Cédric Prizzon cache ensuite les corps des deux femmes à l’arrière du véhicule, et s’arrête acheter une pelle dans un magasin agricole. Il décide finalement de s’arrêter, dans la nuit du 22 au 23 mars, sur une route en terre du nord-est du Portugal, afin de creuser un trou pour cacher les corps des deux victimes. Son fils est chargé de faire le guet.
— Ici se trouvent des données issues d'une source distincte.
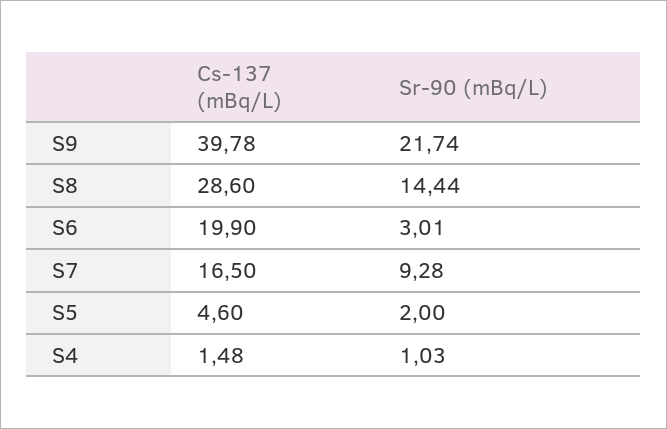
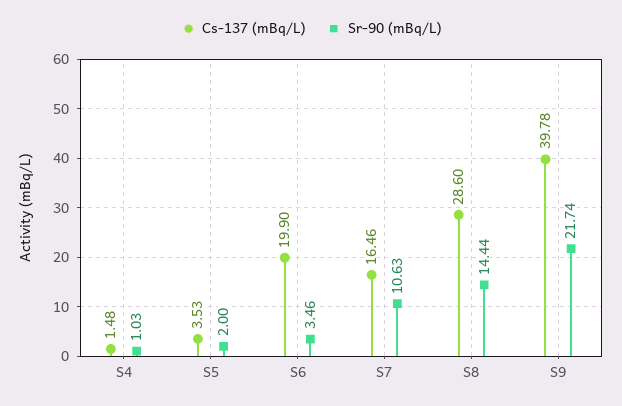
Sr-90 (mBq/L), S6: 3.01 -> 3.46
Cs-137 (mBq/L), S7: 16.5 -> 16.46
Sr-90 (mBq/L), S7: 9.28 -> 10.63
Cs-137 (mBq/L), S5: 4.6 -> 3.53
L'arrestation et les suites judiciaires
Il faut finalement attendre le 24 mars en milieu d’après-midi pour que l’ancien policier soit arrêté en compagnie de ses deux enfants, une centaine de kilomètres plus au sud, sur la route de Mêda. Il présente de faux papiers aux gendarmes, qui découvrent dans sa voiture un fusil à pompe, des plaques d’immatriculation françaises et étrangères et 17 000 euros en petites coupures. La cour d’appel estime qu’il « se dirigeait vers l’Afrique du Nord ». Le 26 mars, Cédric Prizzon est présenté à un juge portugais. Il est mis en cause pour homicide aggravé, profanation de cadavre, violence domestique, possession illégale d’arme et falsification de documents.
Les familles réclament un procès en France
Si pour l’heure, Cédric Prizzon est en détention provisoire au Portugal, car les crimes présumés ont été commis « entièrement ou en partie sur le territoire national », comme le souligne la cour d’appel de Coimbra, une enquête a également été ouverte à Montpellier pour enlèvement, séquestration et meurtres aggravés. Les avocats des familles de victimes plaident pour que l’enquête soit entièrement rapatriée en France, où l’enlèvement violent et la séquestration ont eu lieu.
« Nous avons deux victimes françaises et un auteur des faits français. J’espère que le bon sens juridique va l’emporter pour ne pas ajouter de la souffrance à de la souffrance », a ainsi indiqué Fabien Arakelian, conseil de la famille d’Audrey Cavalié. Elsa Cazor, avocate de la mère d’Angela Legobien Cadillac, met en avant les « antécédents de violence en France » du principal suspect. « La justice française le connaît et c’est à la lumière de tout ce que l’on sait de lui ici qu’il faut le juger », estime-t-elle.